Respondent cites the case of In re Lasswell, 1 Cal.App. (2d) 183 [ 36 P.2d 678], as controlling here. That case held constitutional the California Industrial Recovery Act (Stats. 1933, p. 2632), commonly called "The Little N.R.A." Among other things, Lasswell, a cleaner and dyer, was accused of cleaning and pressing a woman's dress for fifty cents and a man's suit for the same price, contrary to the code of fair competition adopted to regulate the cleaning and dyeing industry. The California Industrial Recovery Act, the decision states, adopted the National Industrial Recovery Act. In remanding Lasswell, the court reached the conclusion that both acts were constitutional. After the decision in the Lasswell case the National Recovery Act was held unconstitutional by the Supreme Court of the United States in an unanimous decision, all justices concurring. ( A.L.A. Schechter Poultry Corp. v. United States, 295 U.S. 495 [55 Sup. Ct. 837, 79 L.Ed. 1570, 97 A.L.R. 947].)
As we have before remarked, we believe that under the general welfare phase of the police power the constitutional power to regulate prices charged in service trades, assuming any such power exists, should depend to a certain extent on the factual situation shown in each case presented. Due consideration by all concerned should be given to the effect of the legislation on the general welfare and whether the particular trade is affected with a public interest or clothed with a public use. The opinion in the Lasswell case does not disclose the condition of the record on either of these questions. That case dealt with the trade of cleaning and dyeing. We are considering the trade of barbering. Therefore, we do not consider the Lasswell case as controlling here especially since the National Industrial Recovery Act has been held unconstitutional since its decision.
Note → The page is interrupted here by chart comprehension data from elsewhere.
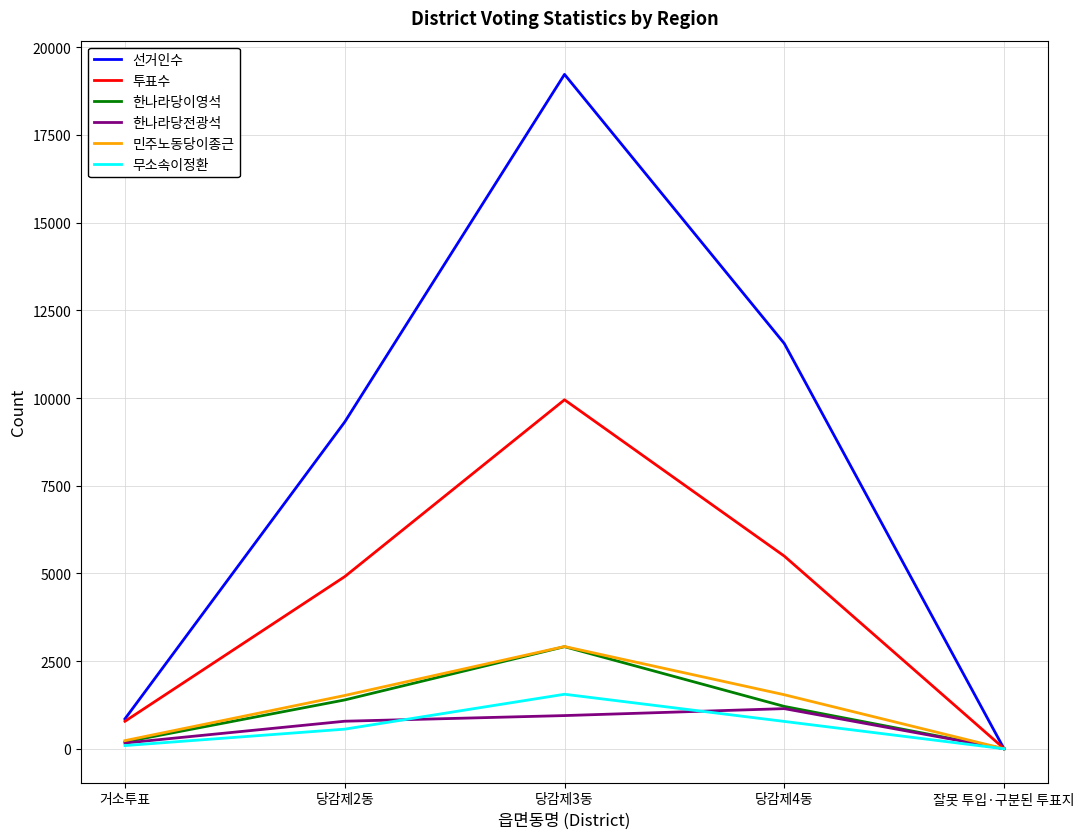

How many lines are shown in the chart?

6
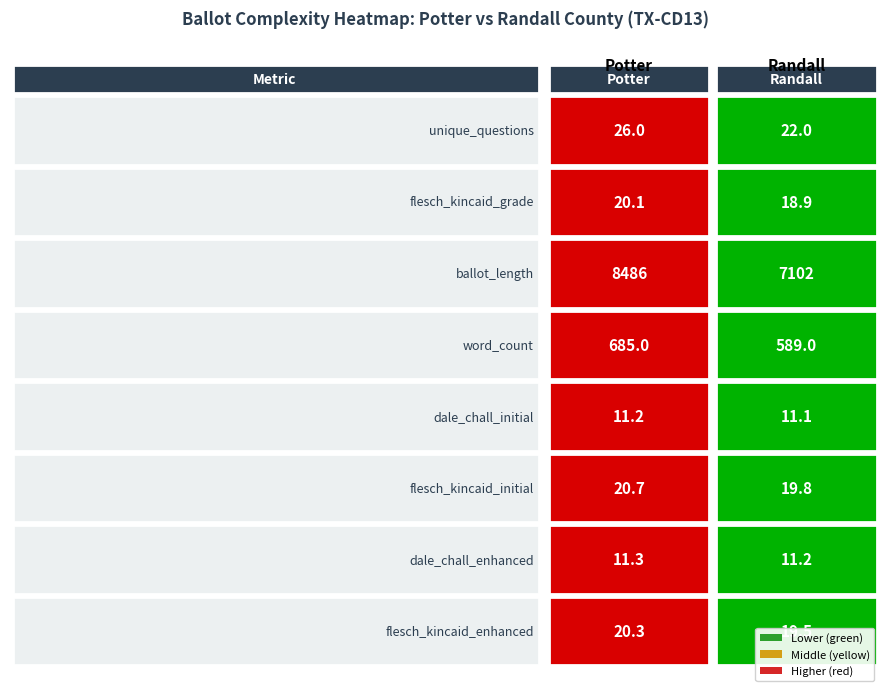

Between 1 and 7, which series saw the biggest shift?

Randall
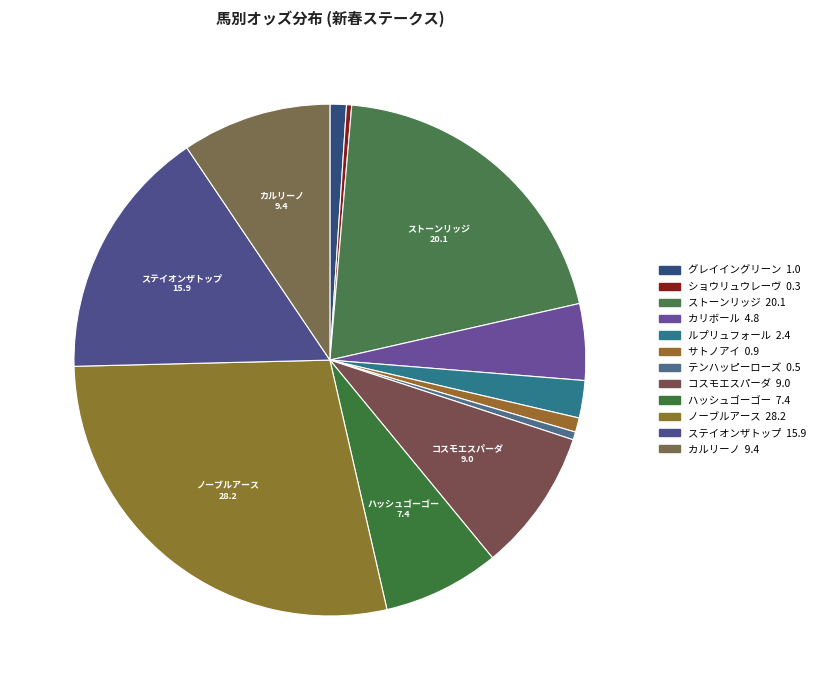

Count the number of slices in the pie.

12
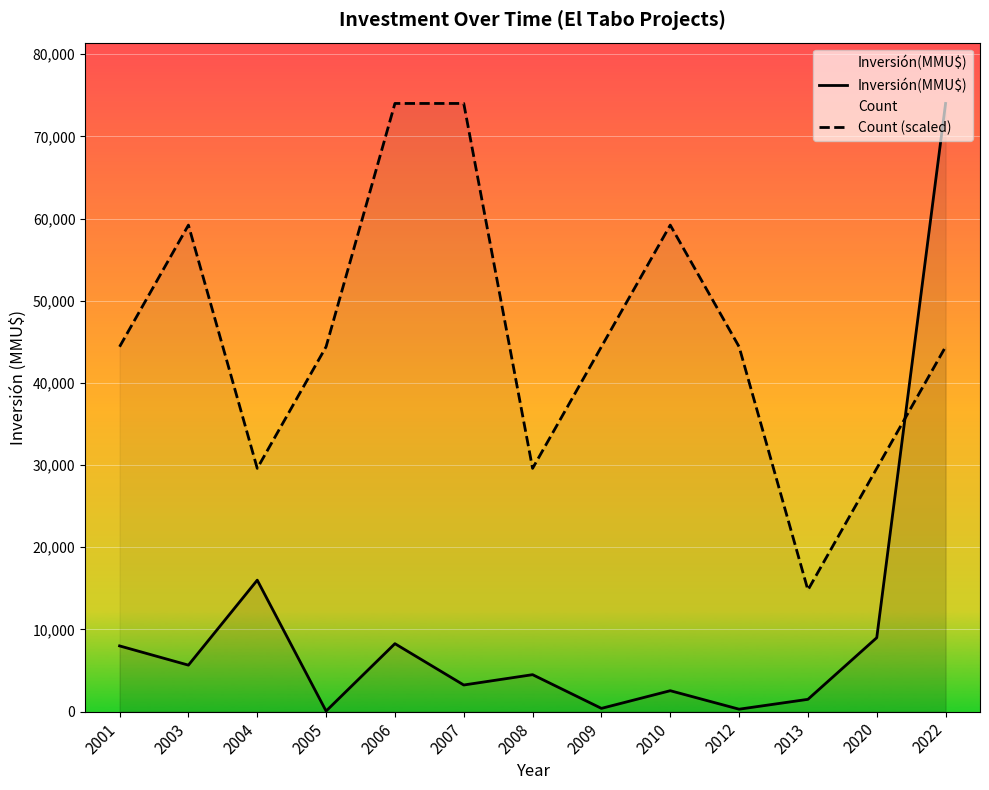

What is the difference between the highest and lowest values at 2009?

44000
We do not consider the decisions in the cases of Max Factor Co. v. Kunsman, 5 Cal. (2d) 446 [ 55 P.2d 177], Kunsman v. Max Factor Co., 299 U.S. 198 [57 Sup. Ct. 147, 81 L.Ed. 122[, and People v. Osborne, 17 Cal.App. (2d) (Supp.) 771 [59 P.2d 1083], sufficiently close factually to the instant case to require separate discussion. They are of little assistance here. However, the case of In re Mark, 6 Cal. (2d) 516 [ 58 P.2d 913], lends support to the conclusions reached by us.
To summarize our conclusions: (1) We do not regard the finding in the ordinance of an emergency in business and trade in Bakersfield to be necessarily controlling. (2) The private advantage of a small group, not a class, composing a small percentage of the population of Bakersfield does not make a price fixing ordinance for that group alone legislation for the general welfare of the inhabitants of Bakersfield. (3) The trade of barbering is not "affected with a public interest or clothed with a public use". For these reasons we hold the ordinance of Bakersfield in question here violative of the provisions of both the federal and state constitutions.
The petitioner is discharged and his bail is exonerated.
Barnard, P.J., and Jennings, J., concurred.